LIDAR IMAGERY OF THE NORTH CENTRAL PENNSYLVANIA GLACIATED AREA SHOWS SINUOUS SMALL SCALE RIDGES OR BENCHES INTERPRETED TO BE FROM PERIGLACIAL SNOWDUNE EROSION
The somewhat sinuous trace of the RB features suggests that they may be small scale eskers but the soil mapped on all of the features is derived from till rather than sand and gravel. In the field a number road cuts through the features expose silty matrix till. At one RB site, a fresh two meter deep road cut showed a reddish stony, sandy-silt matrix till derived from the underlying bedrock. Subglacial till deformation produces small scale ice-flow parallel till ridges and grooves but they are remarkably straight. So the texture and somewhat sinuous form of most of the till ridge-benches makes a subglacial origin for the features questionable.

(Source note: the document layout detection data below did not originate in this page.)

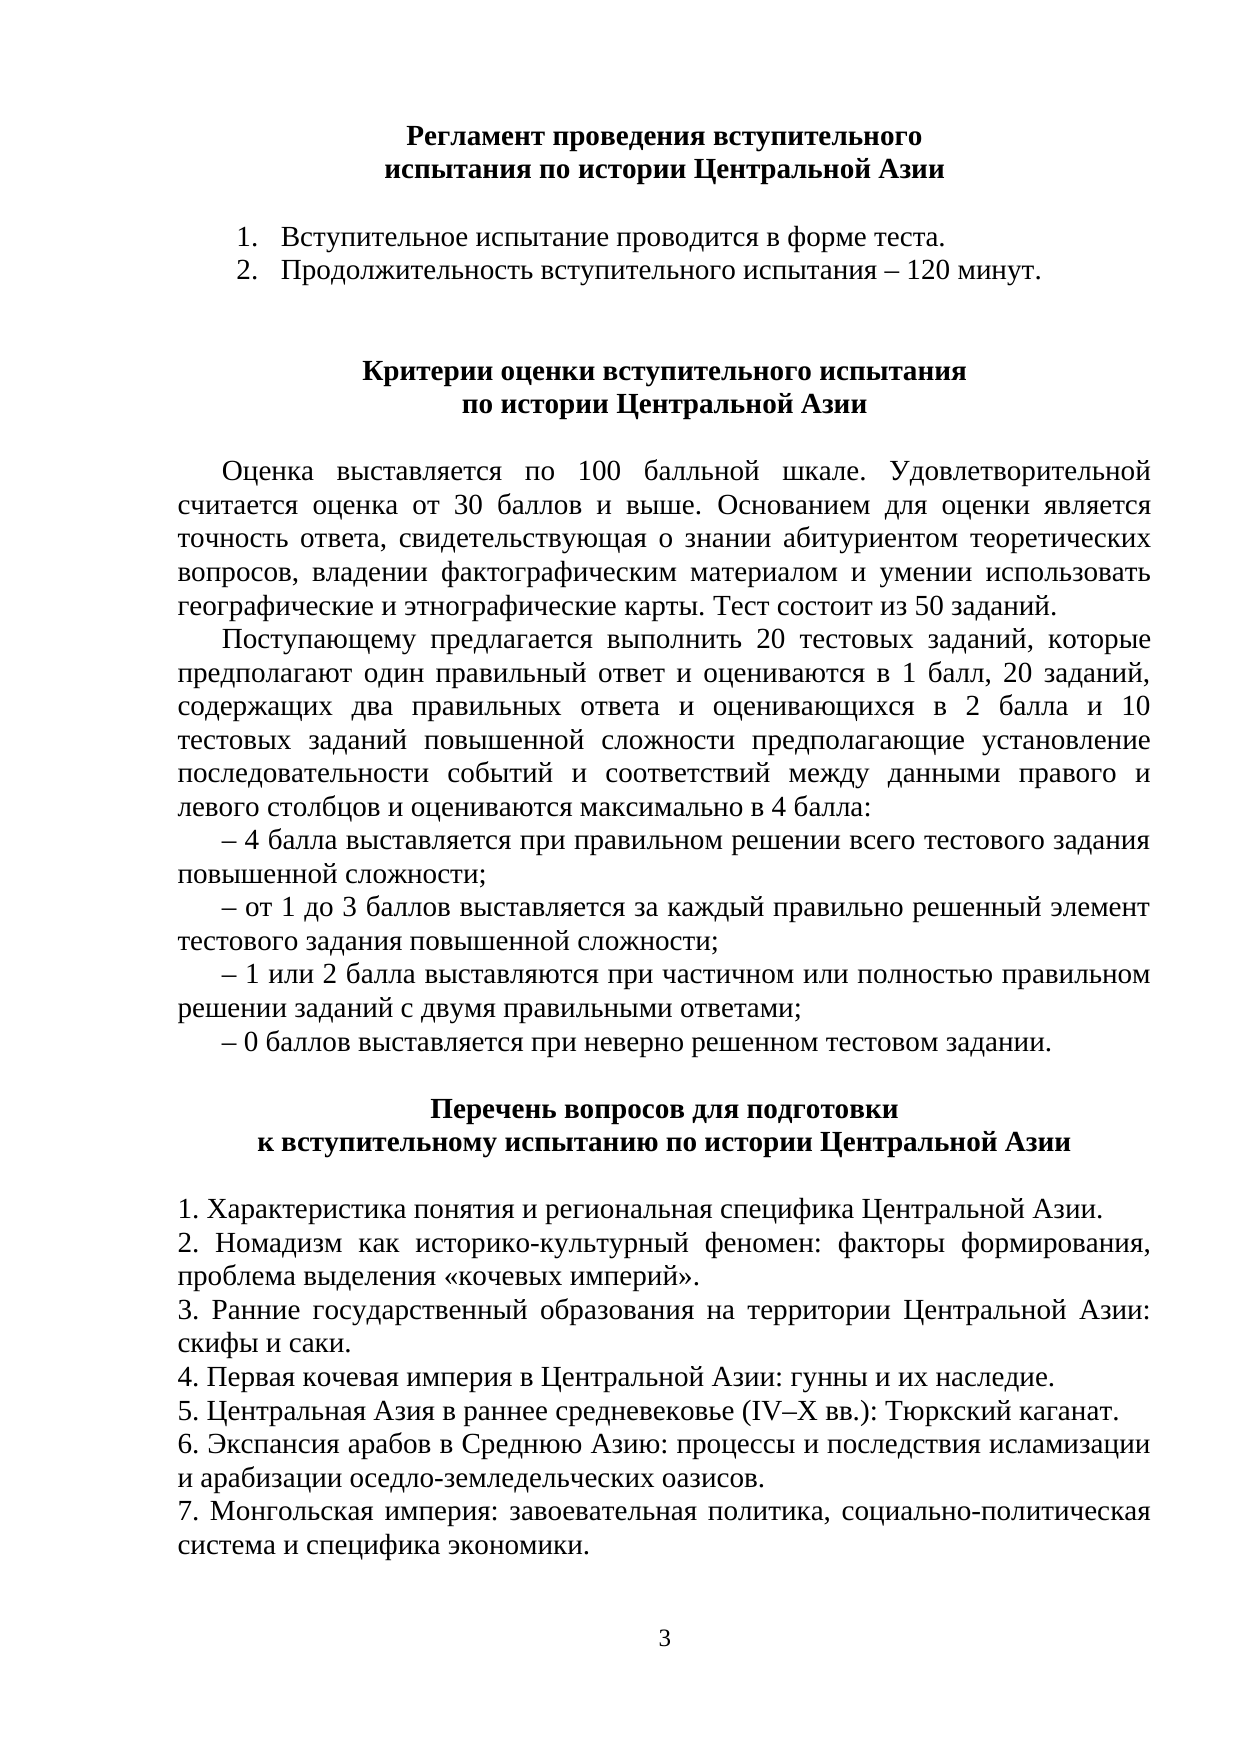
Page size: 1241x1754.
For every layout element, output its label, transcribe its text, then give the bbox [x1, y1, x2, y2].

text испытания по истории Центральной Азии [177, 152, 1152, 185]
text Перечень вопросов для подготовки [177, 1091, 1152, 1124]
text 4. Первая кочевая империя в Центральной Азии: гунны и их наследие. [177, 1359, 1152, 1393]
list Продолжительность вступительного испытания – 120 минут. [177, 252, 1152, 286]
text Регламент проведения вступительного [177, 118, 1152, 152]
text 7. Монгольская империя: завоевательная политика, социально-политическая система и специфика экономики. [177, 1493, 1152, 1560]
text Критерии оценки вступительного испытания [177, 353, 1152, 386]
list Вступительное испытание проводится в форме теста. [177, 219, 1152, 252]
text по истории Центральной Азии [177, 386, 1152, 420]
text – 1 или 2 балла выставляются при частичном или полностью правильном решении заданий с двумя правильными ответами; [177, 957, 1152, 1024]
text к вступительному испытанию по истории Центральной Азии [177, 1124, 1152, 1158]
text 3. Ранние государственный образования на территории Центральной Азии: скифы и саки. [177, 1292, 1152, 1359]
text – 0 баллов выставляется при неверно решенном тестовом задании. [177, 1024, 1152, 1057]
text 6. Экспансия арабов в Среднюю Азию: процессы и последствия исламизации и арабизации оседло-земледельческих оазисов. [177, 1426, 1152, 1493]
text – 4 балла выставляется при правильном решении всего тестового задания повышенной сложности; [177, 822, 1152, 889]
text 2. Номадизм как историко-культурный феномен: факторы формирования, проблема выделения «кочевых империй». [177, 1225, 1152, 1292]
text 5. Центральная Азия в раннее средневековье (IV–X вв.): Тюркский каганат. [177, 1393, 1152, 1426]
text 1. Характеристика понятия и региональная специфика Центральной Азии. [177, 1191, 1152, 1225]
text – от 1 до 3 баллов выставляется за каждый правильно решенный элемент тестового задания повышенной сложности; [177, 889, 1152, 957]
text Поступающему предлагается выполнить 20 тестовых заданий, которые предполагают один правильный ответ и оцениваются в 1 балл, 20 заданий, содержащих два правильных ответа и оценивающихся в 2 балла и 10 тестовых заданий повышенной сложности предполагающие установление последовательности событий и соответствий между данными правого и левого столбцов и оцениваются максимально в 4 балла: [177, 621, 1152, 822]
text Оценка выставляется по 100 балльной шкале. Удовлетворительной считается оценка от 30 баллов и выше. Основанием для оценки является точность ответа, свидетельствующая о знании абитуриентом теоретических вопросов, владении фактографическим материалом и умении использовать географические и этнографические карты. Тест состоит из 50 заданий. [177, 453, 1152, 621]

Similar RB forms are present in Pennsylvania south of the glacial limit and are attributed to periglacial activity. Where the features are slightly oblique or parallel to the hillslope and change orientation as the hillslope orientation changes, they are interpreted to be from gelifluction. On hillsides in central Pennsylvania where the features have a consistent orientation regardless of hillslope orientation, they are interpreted to be from nivation processes associated with parallel transverse to barchinoid snow dunes. Also arguing for a “snow dune erosion” model for such features, are photographs of present day features associated with barchanoid snow dunes that are essentially identical to those features on the LiDAR images. At present, the snow dune model appears to offer the best explanation for the somewhat sinuous RB features.